Aan het ontstaan van hoefbevangenheid kunnen verschillende oorzaken ten grondslag liggen. Overbelasting en trauma, maar ook een ontsteking elders in het lichaam (zoals endometritis en chronische ontsteking van het caecum), een overdaad aan toxines en bepaalde medicijnen (corticosteroïden) kunnen de hoeflederhuid doen ontsteken. Ook stofwisselingsproblemen of verkeerde voeding zijn bekende oorzaken die hoefbevangenheid - met name in het voorjaar - in de hand kunnen werken. De zwelling die ontstaat tussen de hoornschoen en het hoefbeen leidt tot hevige pijn en kan uiteindelijk leiden tot kanteling van het hoefbeen.
Het voorjaar, voeding en hoefbevangenheid
In het voorjaar, wanneer de paarden weer naar buiten gaan, viert de hoefbevangenheid hoogtij.
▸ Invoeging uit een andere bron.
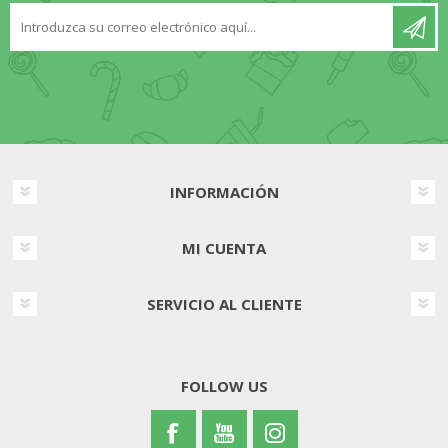
INFORMACIÓN
MI CUENTA
SERVICIO AL CLIENTE
FOLLOW US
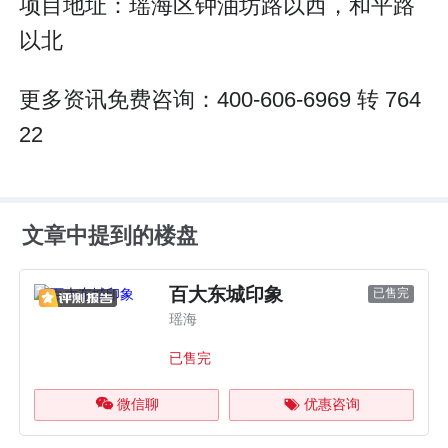
项目地址：瑶海区钟油坊路以西，和平路
以北
更多资讯免费咨询：400-606-6969 转 764
22
文章中提到的楼盘
百大东城印象
已售完
瑶海
已售完
微信聊
优惠咨询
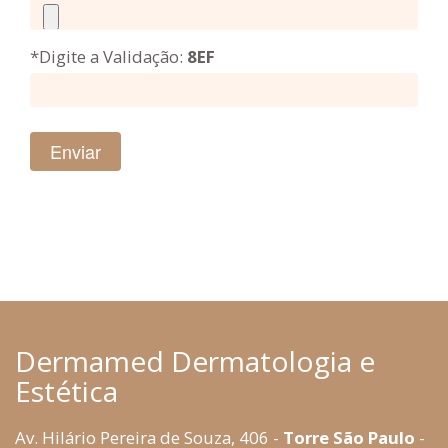
*Digite a Validação:
8EF
Dermamed Dermatologia e
Estética
Av. Hilário Pereira de Souza, 406 -
Torre São Paulo
-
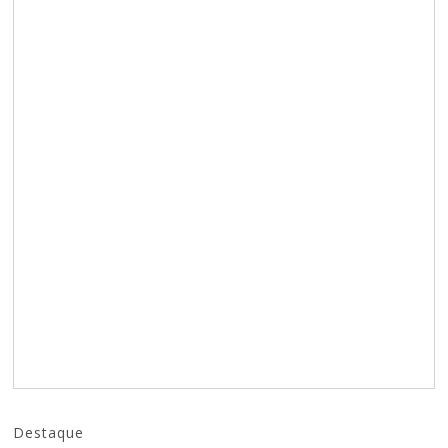
Destaque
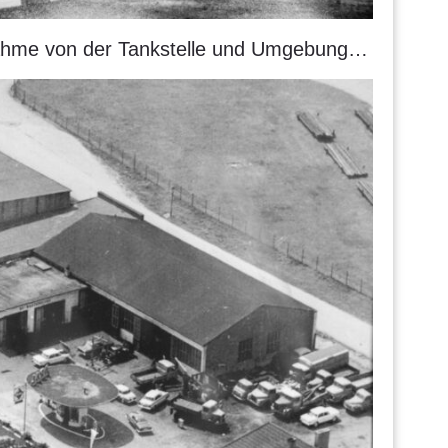
ufnahme von der Tankstelle und Umgebung…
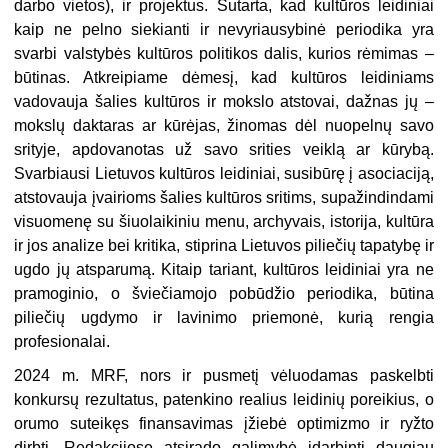
darbo vietos), ir projektus. Sutarta, kad kultūros leidiniai
kaip ne pelno siekianti ir nevyriausybinė periodika yra
svarbi valstybės kultūros politikos dalis, kurios rėmimas –
būtinas. Atkreipiame dėmesį, kad kultūros leidiniams
vadovauja šalies kultūros ir mokslo atstovai, dažnas jų –
mokslų daktaras ar kūrėjas, žinomas dėl nuopelnų savo
srityje, apdovanotas už savo srities veiklą ar kūrybą.
Svarbiausi Lietuvos kultūros leidiniai, susibūrę į asociaciją,
atstovauja įvairioms šalies kultūros sritims, supažindindami
visuomenę su šiuolaikiniu menu, archyvais, istorija, kultūra
ir jos analize bei kritika, stiprina Lietuvos piliečių tapatybę ir
ugdo jų atsparumą. Kitaip tariant, kultūros leidiniai yra ne
pramoginio, o šviečiamojo pobūdžio periodika, būtina
piliečių ugdymo ir lavinimo priemonė, kurią rengia
profesionalai.
2024 m. MRF, nors ir pusmetį vėluodamas paskelbti
konkursų rezultatus, patenkino realius leidinių poreikius, o
orumo suteikęs finansavimas įžiebė optimizmo ir ryžto
dirbti. Redakcijose atsirado galimybė įdarbinti daugiau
De overgang van stal naar wei brengt een grote voedselverandering met zich mee en wanneer deze niet wordt gecombineerd met aanpassingen in het management kan dit al snel leiden tot hoefbevangenheid.
Vooral het jonge, sappige, malse gras waar veel paarden zo dol op zijn bevat een bijzonder hoog fructosaminegehalte in de toppen en ook energierijke brok bevat vaak een hoog gehalte aan zetmeel. Deze suikers zijn een van de belangrijkste veroorzakers van hoefbevangenheid. Ook paarden met overgewicht hebben een verhoogde kans om hoefbevangen te raken. Een evenwichtige bloedsuikerspiegel is dus van belang.
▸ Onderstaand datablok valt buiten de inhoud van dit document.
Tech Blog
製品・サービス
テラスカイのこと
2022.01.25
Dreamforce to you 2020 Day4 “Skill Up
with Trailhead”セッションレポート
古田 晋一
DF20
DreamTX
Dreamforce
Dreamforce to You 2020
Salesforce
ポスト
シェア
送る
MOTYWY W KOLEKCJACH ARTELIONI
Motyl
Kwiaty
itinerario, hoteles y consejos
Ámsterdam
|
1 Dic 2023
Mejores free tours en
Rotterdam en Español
Bij voedingsgerelateerde problemen is het herstellen van de darmflora van groot belang. Probiotica ondersteunen hierbij en houden de darmflora gezond.
Wanneer een paard onbeperkt mag grazen en zo veel teveel suikers binnenkrijgt gaan deze gisten in de darmen. De gifstoffen die hier door ontstaan, kan de lever niet voldoende afbreken waardoor ze in de bloedbaan terecht komen. De gifstoffen zorgen ervoor dat de hoefwand loslaat: een paard raakt hoefbevangen. Door te "draineren" verlaten deze gif- en afvalstoffen het lichaam. Door te draineren wordt er een “ schone “ start gemaakt en kunnen andere ondersteunende middelen beter aanslaan. Meer weten over "Draineren" klik hier.
Beter is om een paard sober te voeren, niet te dik te laten worden en voorzichtig te zijn met het laten grazen op (jong) gras.